● DATASET:
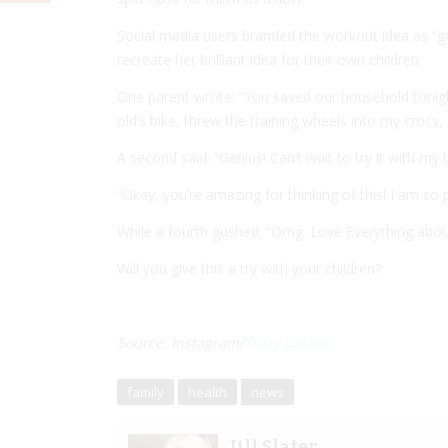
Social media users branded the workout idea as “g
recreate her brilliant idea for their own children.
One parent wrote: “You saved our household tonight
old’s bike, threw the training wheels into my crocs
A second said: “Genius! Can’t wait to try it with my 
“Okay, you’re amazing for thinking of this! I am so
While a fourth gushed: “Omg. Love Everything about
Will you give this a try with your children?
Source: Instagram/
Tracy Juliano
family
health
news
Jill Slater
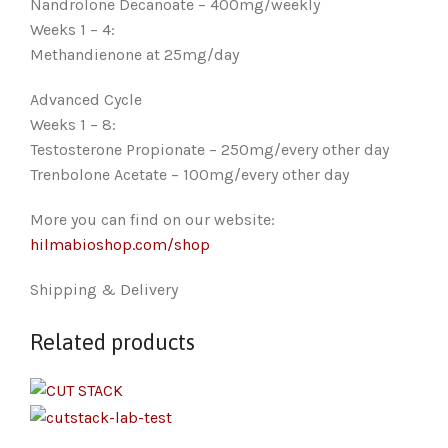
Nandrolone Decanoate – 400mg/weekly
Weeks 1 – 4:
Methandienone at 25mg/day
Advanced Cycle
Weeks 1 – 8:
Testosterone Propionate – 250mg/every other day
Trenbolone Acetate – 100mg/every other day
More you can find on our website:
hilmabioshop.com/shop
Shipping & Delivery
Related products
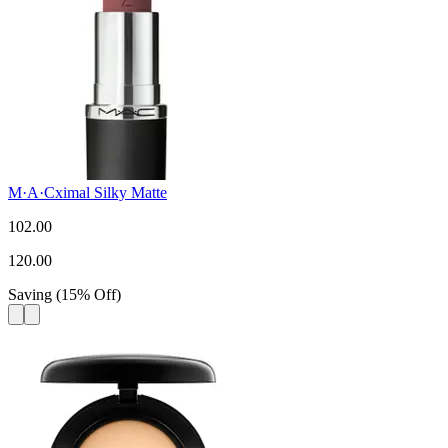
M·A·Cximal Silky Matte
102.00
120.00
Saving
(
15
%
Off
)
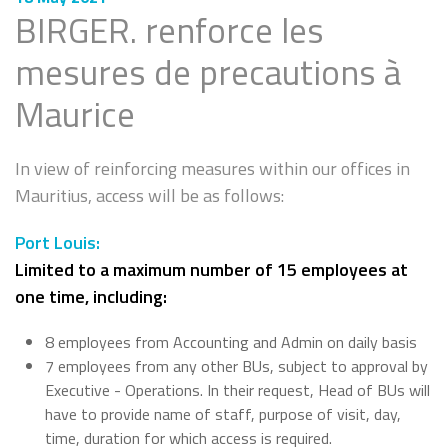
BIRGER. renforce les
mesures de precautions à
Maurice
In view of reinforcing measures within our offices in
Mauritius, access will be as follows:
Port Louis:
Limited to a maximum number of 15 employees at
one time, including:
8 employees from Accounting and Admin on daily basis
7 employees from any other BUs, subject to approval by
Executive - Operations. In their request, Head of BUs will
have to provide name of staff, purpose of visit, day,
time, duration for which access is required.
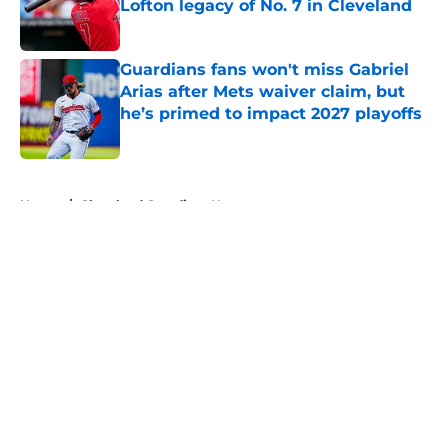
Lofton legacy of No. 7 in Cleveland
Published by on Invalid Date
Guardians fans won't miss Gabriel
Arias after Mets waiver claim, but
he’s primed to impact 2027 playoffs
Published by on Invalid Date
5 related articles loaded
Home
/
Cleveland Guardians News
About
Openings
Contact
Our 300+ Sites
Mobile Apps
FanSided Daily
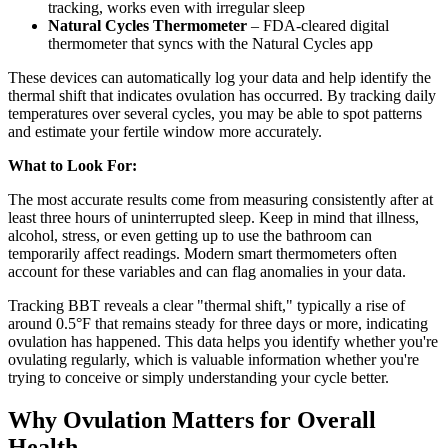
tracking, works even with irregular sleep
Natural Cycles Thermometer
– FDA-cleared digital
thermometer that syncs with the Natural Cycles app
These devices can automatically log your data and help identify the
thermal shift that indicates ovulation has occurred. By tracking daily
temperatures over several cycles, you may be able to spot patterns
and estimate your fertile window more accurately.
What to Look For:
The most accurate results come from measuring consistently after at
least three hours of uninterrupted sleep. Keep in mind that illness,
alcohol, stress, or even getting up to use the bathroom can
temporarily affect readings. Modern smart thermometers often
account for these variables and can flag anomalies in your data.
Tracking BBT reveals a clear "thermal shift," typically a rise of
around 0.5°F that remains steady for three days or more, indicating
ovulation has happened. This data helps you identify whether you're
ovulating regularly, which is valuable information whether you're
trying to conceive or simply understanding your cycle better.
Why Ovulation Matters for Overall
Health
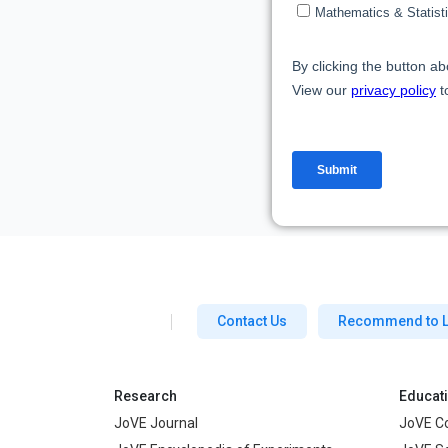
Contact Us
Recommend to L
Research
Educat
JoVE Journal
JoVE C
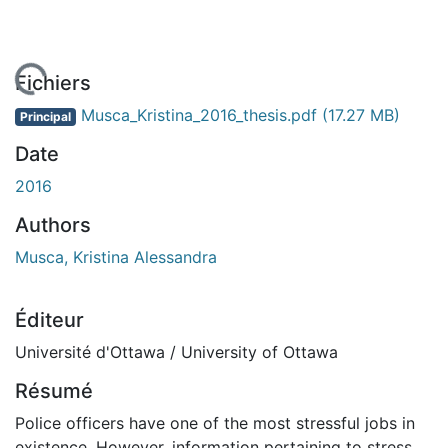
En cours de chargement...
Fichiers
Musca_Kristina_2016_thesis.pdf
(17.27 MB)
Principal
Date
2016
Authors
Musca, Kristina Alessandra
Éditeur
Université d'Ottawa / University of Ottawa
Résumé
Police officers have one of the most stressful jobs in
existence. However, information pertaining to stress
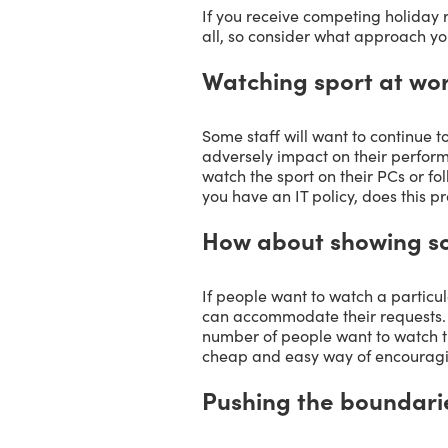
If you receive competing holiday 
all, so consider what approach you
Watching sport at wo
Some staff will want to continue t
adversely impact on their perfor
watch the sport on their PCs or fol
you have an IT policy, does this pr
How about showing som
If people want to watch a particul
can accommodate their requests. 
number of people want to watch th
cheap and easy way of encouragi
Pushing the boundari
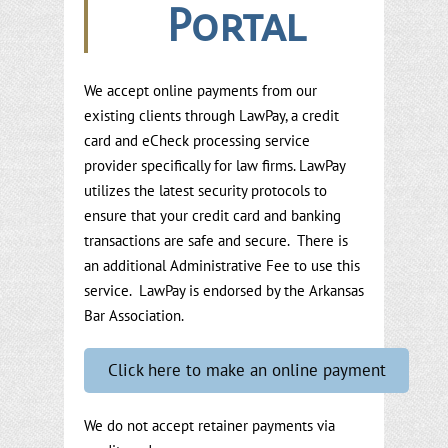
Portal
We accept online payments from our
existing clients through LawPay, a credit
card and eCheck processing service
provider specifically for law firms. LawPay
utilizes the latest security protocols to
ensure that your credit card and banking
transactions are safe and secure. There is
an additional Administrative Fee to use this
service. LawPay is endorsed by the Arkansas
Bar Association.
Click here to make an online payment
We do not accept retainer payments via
...
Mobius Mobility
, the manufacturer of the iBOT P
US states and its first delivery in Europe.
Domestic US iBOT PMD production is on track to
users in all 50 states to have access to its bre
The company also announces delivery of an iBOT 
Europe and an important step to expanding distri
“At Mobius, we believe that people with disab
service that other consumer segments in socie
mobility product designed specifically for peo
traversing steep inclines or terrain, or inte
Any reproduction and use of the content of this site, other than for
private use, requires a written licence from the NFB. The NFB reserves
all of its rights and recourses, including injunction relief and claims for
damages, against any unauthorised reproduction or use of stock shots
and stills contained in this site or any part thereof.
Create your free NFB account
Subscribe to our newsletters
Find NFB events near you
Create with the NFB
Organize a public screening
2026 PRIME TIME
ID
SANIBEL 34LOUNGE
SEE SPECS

● WORK REQUEST:
Copy out the data above, from the line with "Mobius Mobility" up to and including the line with "private use, requires", keeping every line character for character.

● TASK OUTPUT:
Mobius Mobility
, the manufacturer of the iBOT P
US states and its first delivery in Europe.
Domestic US iBOT PMD production is on track to
users in all 50 states to have access to its bre
The company also announces delivery of an iBOT 
Europe and an important step to expanding distri
“At Mobius, we believe that people with disab
service that other consumer segments in socie
mobility product designed specifically for peo
traversing steep inclines or terrain, or inte
Any reproduction and use of the content of this site, other than for
private use, requires a written licence from the NFB. The NFB reserves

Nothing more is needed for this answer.